Brief: Please substitute "Layout" for every "Framing" in the data below and give the lines again with nothing else changed. Leave the pictures out of your answer.

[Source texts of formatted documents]
◇ ◇ ◇ ◇ ◇

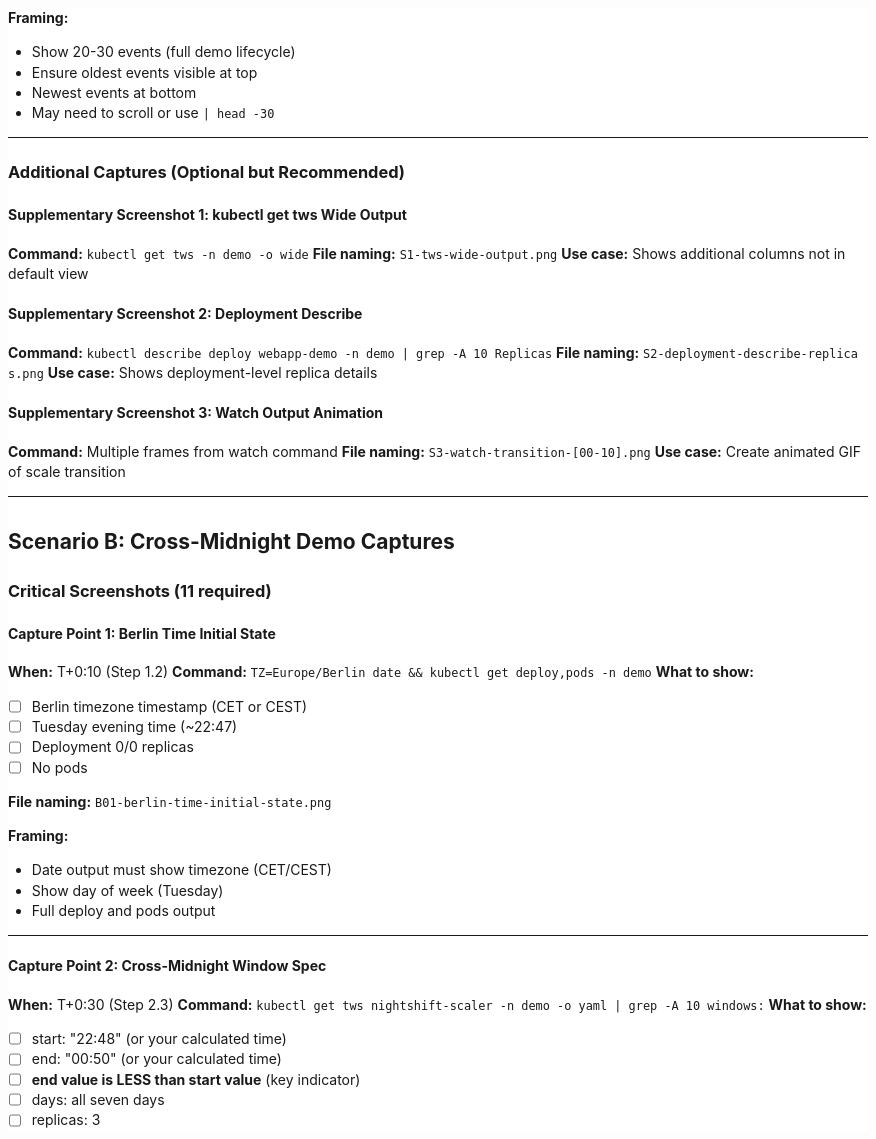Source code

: **Framing:**
- Show 20-30 events (full demo lifecycle)
- Ensure oldest events visible at top
- Newest events at bottom
- May need to scroll or use `| head -30`

---

### Additional Captures (Optional but Recommended)

#### Supplementary Screenshot 1: kubectl get tws Wide Output
**Command:** `kubectl get tws -n demo -o wide`
**File naming:** `S1-tws-wide-output.png`
**Use case:** Shows additional columns not in default view

#### Supplementary Screenshot 2: Deployment Describe
**Command:** `kubectl describe deploy webapp-demo -n demo | grep -A 10 Replicas`
**File naming:** `S2-deployment-describe-replicas.png`
**Use case:** Shows deployment-level replica details

#### Supplementary Screenshot 3: Watch Output Animation
**Command:** Multiple frames from watch command
**File naming:** `S3-watch-transition-[00-10].png`
**Use case:** Create animated GIF of scale transition

---

## Scenario B: Cross-Midnight Demo Captures

### Critical Screenshots (11 required)

#### Capture Point 1: Berlin Time Initial State
**When:** T+0:10 (Step 1.2)
**Command:** `TZ=Europe/Berlin date && kubectl get deploy,pods -n demo`
**What to show:**
- [ ] Berlin timezone timestamp (CET or CEST)
- [ ] Tuesday evening time (~22:47)
- [ ] Deployment 0/0 replicas
- [ ] No pods

**File naming:** `B01-berlin-time-initial-state.png`

**Framing:**
- Date output must show timezone (CET/CEST)
- Show day of week (Tuesday)
- Full deploy and pods output

---

#### Capture Point 2: Cross-Midnight Window Spec
**When:** T+0:30 (Step 2.3)
**Command:** `kubectl get tws nightshift-scaler -n demo -o yaml | grep -A 10 windows:`
**What to show:**
- [ ] start: "22:48" (or your calculated time)
- [ ] end: "00:50" (or your calculated time)
- [ ] **end value is LESS than start value** (key indicator)
- [ ] days: all seven days
- [ ] replicas: 3

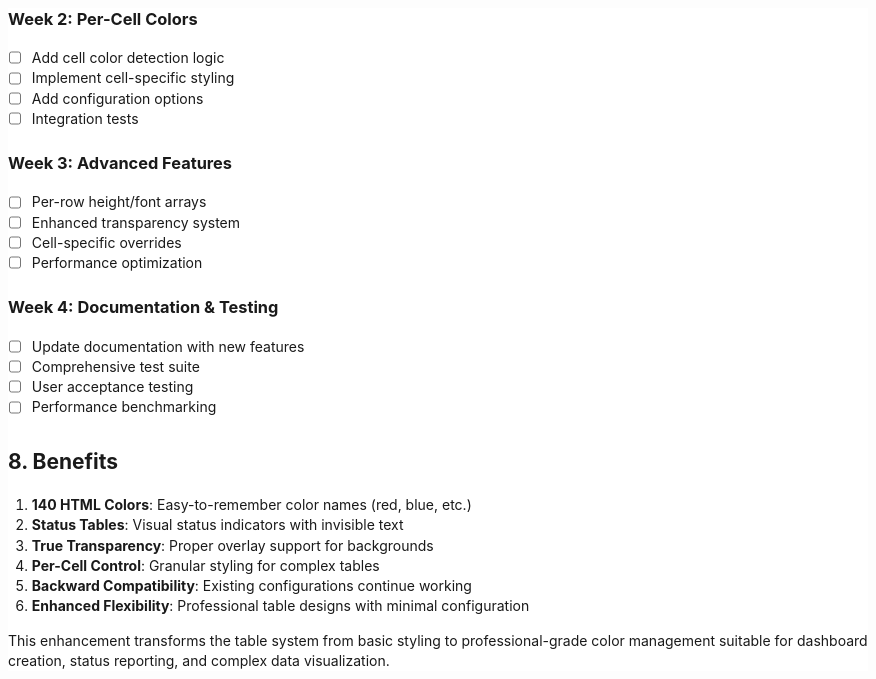 ### Week 2: Per-Cell Colors
- [ ] Add cell color detection logic
- [ ] Implement cell-specific styling
- [ ] Add configuration options
- [ ] Integration tests

### Week 3: Advanced Features
- [ ] Per-row height/font arrays
- [ ] Enhanced transparency system
- [ ] Cell-specific overrides
- [ ] Performance optimization

### Week 4: Documentation & Testing
- [ ] Update documentation with new features
- [ ] Comprehensive test suite
- [ ] User acceptance testing
- [ ] Performance benchmarking

## 8. Benefits

1. **140 HTML Colors**: Easy-to-remember color names (red, blue, etc.)
2. **Status Tables**: Visual status indicators with invisible text
3. **True Transparency**: Proper overlay support for backgrounds
4. **Per-Cell Control**: Granular styling for complex tables
5. **Backward Compatibility**: Existing configurations continue working
6. **Enhanced Flexibility**: Professional table designs with minimal configuration

This enhancement transforms the table system from basic styling to professional-grade color management suitable for dashboard creation, status reporting, and complex data visualization.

◇ ◇ ◇ ◇ ◇

Written solution:
Source code

: **Layout:**
- Show 20-30 events (full demo lifecycle)
- Ensure oldest events visible at top
- Newest events at bottom
- May need to scroll or use `| head -30`

---

### Additional Captures (Optional but Recommended)

#### Supplementary Screenshot 1: kubectl get tws Wide Output
**Command:** `kubectl get tws -n demo -o wide`
**File naming:** `S1-tws-wide-output.png`
**Use case:** Shows additional columns not in default view

#### Supplementary Screenshot 2: Deployment Describe
**Command:** `kubectl describe deploy webapp-demo -n demo | grep -A 10 Replicas`
**File naming:** `S2-deployment-describe-replicas.png`
**Use case:** Shows deployment-level replica details

#### Supplementary Screenshot 3: Watch Output Animation
**Command:** Multiple frames from watch command
**File naming:** `S3-watch-transition-[00-10].png`
**Use case:** Create animated GIF of scale transition

---

## Scenario B: Cross-Midnight Demo Captures

### Critical Screenshots (11 required)

#### Capture Point 1: Berlin Time Initial State
**When:** T+0:10 (Step 1.2)
**Command:** `TZ=Europe/Berlin date && kubectl get deploy,pods -n demo`
**What to show:**
- [ ] Berlin timezone timestamp (CET or CEST)
- [ ] Tuesday evening time (~22:47)
- [ ] Deployment 0/0 replicas
- [ ] No pods

**File naming:** `B01-berlin-time-initial-state.png`

**Layout:**
- Date output must show timezone (CET/CEST)
- Show day of week (Tuesday)
- Full deploy and pods output

---

#### Capture Point 2: Cross-Midnight Window Spec
**When:** T+0:30 (Step 2.3)
**Command:** `kubectl get tws nightshift-scaler -n demo -o yaml | grep -A 10 windows:`
**What to show:**
- [ ] start: "22:48" (or your calculated time)
- [ ] end: "00:50" (or your calculated time)
- [ ] **end value is LESS than start value** (key indicator)
- [ ] days: all seven days
- [ ] replicas: 3

 ### Week 2: Per-Cell Colors
- [ ] Add cell color detection logic
- [ ] Implement cell-specific styling
- [ ] Add configuration options
- [ ] Integration tests

### Week 3: Advanced Features
- [ ] Per-row height/font arrays
- [ ] Enhanced transparency system
- [ ] Cell-specific overrides
- [ ] Performance optimization

### Week 4: Documentation & Testing
- [ ] Update documentation with new features
- [ ] Comprehensive test suite
- [ ] User acceptance testing
- [ ] Performance benchmarking

## 8. Benefits

1. **140 HTML Colors**: Easy-to-remember color names (red, blue, etc.)
2. **Status Tables**: Visual status indicators with invisible text
3. **True Transparency**: Proper overlay support for backgrounds
4. **Per-Cell Control**: Granular styling for complex tables
5. **Backward Compatibility**: Existing configurations continue working
6. **Enhanced Flexibility**: Professional table designs with minimal configuration

This enhancement transforms the table system from basic styling to professional-grade color management suitable for dashboard creation, status reporting, and complex data visualization.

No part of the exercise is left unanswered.